*TASK TO COMPLETE*
In the listing below, rename each "hanging ceiling light" as "pendant lamp" and copy the rest of the listing over without any other change.

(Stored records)

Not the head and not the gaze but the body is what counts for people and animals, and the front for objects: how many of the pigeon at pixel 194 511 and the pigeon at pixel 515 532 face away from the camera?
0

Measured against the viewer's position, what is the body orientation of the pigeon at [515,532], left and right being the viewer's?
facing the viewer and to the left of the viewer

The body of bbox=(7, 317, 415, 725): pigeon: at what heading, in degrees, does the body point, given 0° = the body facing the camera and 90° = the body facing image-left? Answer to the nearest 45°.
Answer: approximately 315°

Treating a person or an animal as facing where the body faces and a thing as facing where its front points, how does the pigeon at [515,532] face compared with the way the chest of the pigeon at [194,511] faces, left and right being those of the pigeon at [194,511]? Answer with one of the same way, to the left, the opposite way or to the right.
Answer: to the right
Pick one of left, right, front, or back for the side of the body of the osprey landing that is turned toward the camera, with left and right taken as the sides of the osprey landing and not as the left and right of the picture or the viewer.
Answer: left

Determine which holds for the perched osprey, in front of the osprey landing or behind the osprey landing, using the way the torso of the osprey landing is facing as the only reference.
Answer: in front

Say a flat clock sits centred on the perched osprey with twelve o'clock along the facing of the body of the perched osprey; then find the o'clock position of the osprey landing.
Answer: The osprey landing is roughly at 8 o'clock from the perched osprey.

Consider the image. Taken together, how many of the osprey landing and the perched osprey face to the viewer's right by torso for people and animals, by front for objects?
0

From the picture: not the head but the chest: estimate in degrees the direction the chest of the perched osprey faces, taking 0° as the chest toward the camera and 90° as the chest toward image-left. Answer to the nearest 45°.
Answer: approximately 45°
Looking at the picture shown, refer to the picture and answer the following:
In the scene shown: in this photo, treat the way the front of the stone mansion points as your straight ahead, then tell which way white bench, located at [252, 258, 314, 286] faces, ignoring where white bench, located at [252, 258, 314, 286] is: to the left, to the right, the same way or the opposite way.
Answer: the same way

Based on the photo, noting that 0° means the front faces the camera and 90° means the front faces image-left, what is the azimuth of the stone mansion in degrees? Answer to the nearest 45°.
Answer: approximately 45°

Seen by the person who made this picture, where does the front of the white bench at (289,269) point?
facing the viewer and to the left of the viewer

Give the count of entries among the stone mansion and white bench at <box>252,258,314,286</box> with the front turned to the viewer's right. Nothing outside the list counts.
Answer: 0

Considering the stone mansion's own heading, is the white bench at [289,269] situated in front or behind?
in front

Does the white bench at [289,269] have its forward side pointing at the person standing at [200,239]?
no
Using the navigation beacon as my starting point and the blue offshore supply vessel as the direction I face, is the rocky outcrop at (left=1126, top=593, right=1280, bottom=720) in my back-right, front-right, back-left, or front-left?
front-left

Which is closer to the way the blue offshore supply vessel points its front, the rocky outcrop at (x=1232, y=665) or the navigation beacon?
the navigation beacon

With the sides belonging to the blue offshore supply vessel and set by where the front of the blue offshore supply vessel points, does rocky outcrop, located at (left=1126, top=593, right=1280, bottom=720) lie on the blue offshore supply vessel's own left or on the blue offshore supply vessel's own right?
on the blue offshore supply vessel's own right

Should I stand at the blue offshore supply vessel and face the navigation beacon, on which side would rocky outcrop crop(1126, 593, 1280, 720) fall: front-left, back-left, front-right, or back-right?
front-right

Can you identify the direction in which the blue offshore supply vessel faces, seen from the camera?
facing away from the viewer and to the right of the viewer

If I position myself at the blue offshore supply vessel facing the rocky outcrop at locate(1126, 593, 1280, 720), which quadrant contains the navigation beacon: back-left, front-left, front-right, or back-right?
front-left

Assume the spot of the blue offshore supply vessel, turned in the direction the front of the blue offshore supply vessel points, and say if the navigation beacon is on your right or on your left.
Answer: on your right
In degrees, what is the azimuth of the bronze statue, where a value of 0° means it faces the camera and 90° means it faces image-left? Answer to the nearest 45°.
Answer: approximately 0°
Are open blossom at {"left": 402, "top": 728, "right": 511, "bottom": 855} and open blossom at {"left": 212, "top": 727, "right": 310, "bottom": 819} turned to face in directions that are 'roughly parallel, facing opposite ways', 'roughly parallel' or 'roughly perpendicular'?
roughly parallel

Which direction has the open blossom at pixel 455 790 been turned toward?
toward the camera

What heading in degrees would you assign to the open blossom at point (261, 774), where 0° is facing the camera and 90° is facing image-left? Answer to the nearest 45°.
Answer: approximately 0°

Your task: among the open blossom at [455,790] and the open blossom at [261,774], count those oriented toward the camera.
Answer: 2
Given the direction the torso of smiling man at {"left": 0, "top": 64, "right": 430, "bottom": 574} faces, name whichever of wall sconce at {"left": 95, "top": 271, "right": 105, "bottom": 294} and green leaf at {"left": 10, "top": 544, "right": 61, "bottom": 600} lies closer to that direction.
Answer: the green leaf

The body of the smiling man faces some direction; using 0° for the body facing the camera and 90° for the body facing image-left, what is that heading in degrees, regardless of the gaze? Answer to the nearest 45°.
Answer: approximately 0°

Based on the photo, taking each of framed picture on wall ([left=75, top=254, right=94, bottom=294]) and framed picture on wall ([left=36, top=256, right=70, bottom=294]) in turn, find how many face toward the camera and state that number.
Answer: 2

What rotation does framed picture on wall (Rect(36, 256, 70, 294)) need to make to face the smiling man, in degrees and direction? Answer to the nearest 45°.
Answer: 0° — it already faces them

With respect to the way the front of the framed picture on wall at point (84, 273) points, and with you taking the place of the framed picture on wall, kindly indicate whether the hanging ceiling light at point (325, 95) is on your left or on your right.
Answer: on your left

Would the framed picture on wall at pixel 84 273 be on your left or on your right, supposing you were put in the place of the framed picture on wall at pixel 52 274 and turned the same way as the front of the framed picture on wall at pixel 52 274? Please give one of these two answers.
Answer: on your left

*RESPONSE AREA*
Not the head and not the gaze but the body is what counts for people and animals, and the front for objects: how many of the pigeon at pixel 194 511 and the pigeon at pixel 515 532 face away from the camera?
0

Measured against the viewer's position, what is the body orientation of the pigeon at [515,532], left and right being the viewer's?
facing the viewer and to the left of the viewer

The body of bbox=(7, 317, 415, 725): pigeon: at what heading, in degrees, does the body point, given 0° = the body facing the camera and 90° = the body facing image-left? Answer to the nearest 45°.
Answer: approximately 315°

Treating a person or an animal as facing where the body faces and a thing as facing where its front points, how does the pigeon at [515,532] face compared with the way the chest of the pigeon at [194,511] faces, left and right being those of the pigeon at [194,511]? Answer with one of the same way, to the left, the opposite way or to the right.
Answer: to the right
Pick one of left, right, front, or back for the side of the body of the osprey landing that is turned toward the camera, with left and right taken as the sides of the osprey landing and not as the left and right of the picture or the viewer.
Answer: left

Determine which holds for the perched osprey, in front of the osprey landing or behind the osprey landing, using the way the torso of the osprey landing is facing as the only reference.
Answer: in front

Say a flat clock sits centred on the perched osprey with twelve o'clock along the facing of the body of the perched osprey; then find the o'clock position of the osprey landing.
Answer: The osprey landing is roughly at 8 o'clock from the perched osprey.

Consider the image. Taken together, how many of the osprey landing and the perched osprey face to the viewer's right by torso for people and animals, by front for objects?
0

From the picture: not the head but the chest: estimate in degrees the direction the chest of the perched osprey faces, taking 0° as the chest toward the camera and 90° as the chest toward image-left. Answer to the nearest 45°.
Answer: approximately 45°
Looking at the picture shown, refer to the picture and answer the following:
In the scene shown: in this photo, treat the way the front of the stone mansion points as your straight ahead, then tell which way white bench, located at [252, 258, 314, 286] faces, ignoring where white bench, located at [252, 258, 314, 286] is: to the left, to the right, the same way or the opposite way.
Answer: the same way

Based on the photo, noting that 0° means the front faces the camera and 90° means the front faces image-left, what is the azimuth of the stone mansion in degrees? Answer to the nearest 45°.
Answer: approximately 45°

Seen by the person who made this picture, where does the front of the white bench at (289,269) point?
facing the viewer and to the left of the viewer

Give the count of entries among the stone mansion and white bench at <box>252,258,314,286</box> with the front turned to the viewer's right. Nothing outside the list counts.
Answer: 0

Considering the stone mansion's own heading, is the white bench at [289,269] situated in front or behind?
in front

Does the white bench at [289,269] have its forward side pointing at the person standing at [200,239]?
no
Using the navigation beacon as my starting point and the blue offshore supply vessel as the direction I face, is the rocky outcrop at (left=1126, top=593, right=1280, bottom=720) in my back-right, front-right, back-left, or front-left?
front-left

Which is closer to the way the blue offshore supply vessel points its front, the rocky outcrop at (x=1232, y=665) or the navigation beacon?
the navigation beacon

With the sides belonging to the blue offshore supply vessel and set by where the front of the blue offshore supply vessel points, does rocky outcrop, located at (left=1126, top=593, right=1280, bottom=720) lie on the blue offshore supply vessel's own left or on the blue offshore supply vessel's own right?
on the blue offshore supply vessel's own right

Should I stand at the blue offshore supply vessel and face the navigation beacon, on which side would rocky outcrop crop(1126, 593, 1280, 720) fall: front-left, back-left, front-right, or back-right?
front-right

Can you identify the direction in which the blue offshore supply vessel faces, seen from the camera?
facing away from the viewer and to the right of the viewer

If I position myself at the blue offshore supply vessel facing the rocky outcrop at locate(1126, 593, 1280, 720), which quadrant contains the navigation beacon: back-left, front-left, front-right, or back-right?
front-left

Assume the spot of the blue offshore supply vessel, turned in the direction the front of the blue offshore supply vessel points, and say if the navigation beacon is on your right or on your left.
Answer: on your right
In degrees, what is the azimuth of the bronze statue, where a value of 0° means it faces the camera and 90° means it faces image-left? Answer to the nearest 45°.
Answer: approximately 0°
Are open blossom at {"left": 402, "top": 728, "right": 511, "bottom": 855} and open blossom at {"left": 212, "top": 727, "right": 310, "bottom": 819} turned to face in directions that are 'roughly parallel, facing opposite ways', 'roughly parallel' or 'roughly perpendicular'?
roughly parallel

Which direction has the open blossom at pixel 455 790 been turned toward?
toward the camera

What heading in degrees would you assign to the open blossom at point (261, 774), where 0° is facing the camera and 90° is facing image-left? Answer to the nearest 45°.
Answer: approximately 0°

Your task: among the open blossom at [455,790] and the open blossom at [261,774], count those oriented toward the camera.
Answer: 2
Given the direction the torso of smiling man at {"left": 0, "top": 64, "right": 430, "bottom": 574} faces, name whichever of wall sconce at {"left": 95, "top": 271, "right": 105, "bottom": 294} and green leaf at {"left": 10, "top": 544, "right": 61, "bottom": 600} lies closer to that direction.
Answer: the green leaf

The body of the smiling man faces some direction; using 0° for the body facing the camera and 90° for the body facing image-left, what is that heading in degrees, regardless of the gaze? Answer to the nearest 45°.
Answer: approximately 0°

Based on the photo, taking each of framed picture on wall ([left=75, top=254, right=94, bottom=294]) and framed picture on wall ([left=36, top=256, right=70, bottom=294]) in turn, find how many face toward the camera and state that number.
Answer: 2

What rotation does framed picture on wall (Rect(36, 256, 70, 294)) need to make to face the smiling man, in degrees and direction? Answer to the nearest 45°.
Answer: 0° — it already faces them

With respect to the way the front of the framed picture on wall at point (84, 273) points, and with you taking the place of the framed picture on wall, kindly indicate whether the pendant lamp at point (325, 95) is on your left or on your right.
Answer: on your left

Would the framed picture on wall at pixel 84 273 be on your left or on your right, supposing you were put in the place of the framed picture on wall at pixel 52 274 and turned the same way as the front of the framed picture on wall at pixel 52 274? Please give one of these two answers.
Answer: on your left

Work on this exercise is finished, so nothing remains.